Is Bibi Losing His Grip on His Government

Whether or not Health Minister Yaakov Litzman’s resignation and subsequent reinstatement after a last-minute agreement with Prime Minister Netanyahu solves the current coalition crisis, one thing is clear, Bibi is beginning to lose his grip on his coalition.

The Prime Minister has always done an excellent job in balancing various interests of sectoral parties within his coalition by explaining to the factions that all would lose with new elections.  While there is still some truth to this, Likud’s falling poll numbers suggest a different story altogether.  Couple this with Avi Gabbai’s rise as Labor leader and the paradigm which saw Likud as the right wing and traditional anchor for those religious parties has fallen away.

This doesn’t mean that Bibi will be dethroned if elections were to be held, but he is no shoe in anymore and what is increasingly becoming apparent is that self-interested ministers within his party are beginning to sense he is weak.

MK Eichler from UTJ claims that it was in fact Transportation Minister Katz who created this crisis.
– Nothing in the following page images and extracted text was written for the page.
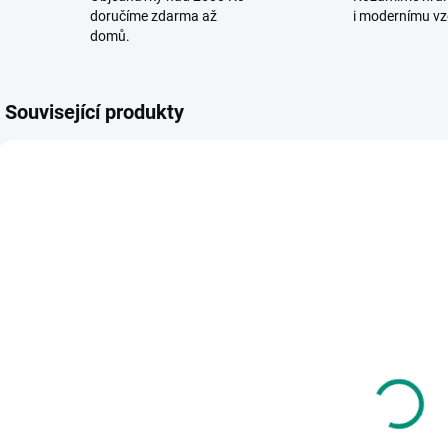
doručíme zdarma až
i modernímu vz
domů.
Související produkty
SKLADEM
SKLADEM
(1 KS)
(>2 KS)
Lilliputiens |
Androni |
Panel do vody
Dopravní
d
- Krokodýl
kužely - výška
R
Anatole
29 cm
719 Kč
190 Kč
“There is no explanation that the Likud government will expand the work done on Shabbat except for the attempt by the Transportation Minister and Welfare Minister to topple the government. The traditional Likud voters will not forgive them if Netanyahu’s government falls apart,” Eichler was quoted as saying.
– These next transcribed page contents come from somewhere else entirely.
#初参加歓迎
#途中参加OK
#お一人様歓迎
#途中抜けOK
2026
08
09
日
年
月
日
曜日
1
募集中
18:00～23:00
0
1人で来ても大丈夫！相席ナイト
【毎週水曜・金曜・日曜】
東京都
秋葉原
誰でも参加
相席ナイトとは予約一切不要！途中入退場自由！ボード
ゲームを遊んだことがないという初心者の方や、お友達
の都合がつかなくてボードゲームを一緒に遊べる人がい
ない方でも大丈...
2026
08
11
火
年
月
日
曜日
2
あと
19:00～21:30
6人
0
This may be in the realm of rumor, but the facts are in.  The construction took place with the approval of Minister Yisrael Katz who had to know that this would create a crisis.

None of this is important other than to point out that Bibi is finally being seen as weak and this perception is from within the Likud itself.
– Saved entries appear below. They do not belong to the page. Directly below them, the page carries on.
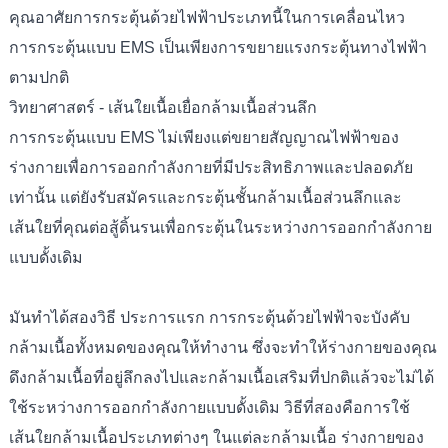
คุณอาศัยการกระตุ้นด้วยไฟฟ้าประเภทนี้ในการเคลื่อนไหว
การกระตุ้นแบบ EMS เป็นเพียงการขยายแรงกระตุ้นทางไฟฟ้า
ตามปกติ
วิทยาศาสตร์ - เส้นใยเนื้อเยื่อกล้ามเนื้อส่วนลึก
การกระตุ้นแบบ EMS ไม่เพียงแต่ขยายสัญญาณไฟฟ้าของ
ร่างกายเพื่อการออกกำลังกายที่มีประสิทธิภาพและปลอดภัย
เท่านั้น แต่ยังรับสมัครและกระตุ้นชั้นกล้ามเนื้อส่วนลึกและ
เส้นใยที่คุณต่อสู้ดิ้นรนเพื่อกระตุ้นในระหว่างการออกกำลังกาย
แบบดั้งเดิม
มันทำได้สองวิธี ประการแรก การกระตุ้นด้วยไฟฟ้าจะบังคับ
กล้ามเนื้อทั้งหมดของคุณให้ทำงาน ซึ่งจะทำให้ร่างกายของคุณ
ดึงกล้ามเนื้อที่อยู่ลึกลงไปและกล้ามเนื้อเสริมที่ปกติแล้วจะไม่ได้
ใช้ระหว่างการออกกำลังกายแบบดั้งเดิม วิธีที่สองคือการใช้
เส้นใยกล้ามเนื้อประเภทต่างๆ ในแต่ละกล้ามเนื้อ ร่างกายของ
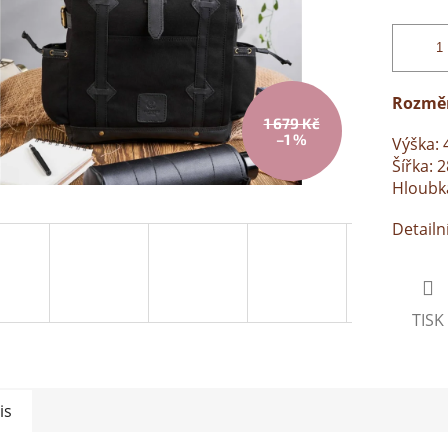
Rozmě
1 679 Kč
–1 %
Výška: 
Šířka: 
Hloubka
Detailn
TISK
is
With a rising Jewish Home and UTJ on the religious right and a revamped Labor under Avi Gabbai who is religiously traditional as well as a centrist when it comes to security and “settlements,” Likud is finally beginning to worry that Bibi has lost his touch and thus his grip.

Once again, none of this means that the Prime Minister’s days are numbered, especially since he has been counted out plenty of times before only to surprise. However, the younger generation in Israel, which has grown up and matured after the Second Intifada, Gaza Withdrawal, and Second Lebanon War has discarded the mistakes of breaking Israeli politics into a polarized relationship revolving around the Two-State Solution and Religious-Secular relationships.  The younger generation has come of age and appears to see things far differently than the elder statesmen of Bibi’s generation.

Time will tell if the current flare up with the Chareidi UTJ is the beginning of the end for Bibi or a tremor of a far bigger earthquake to come.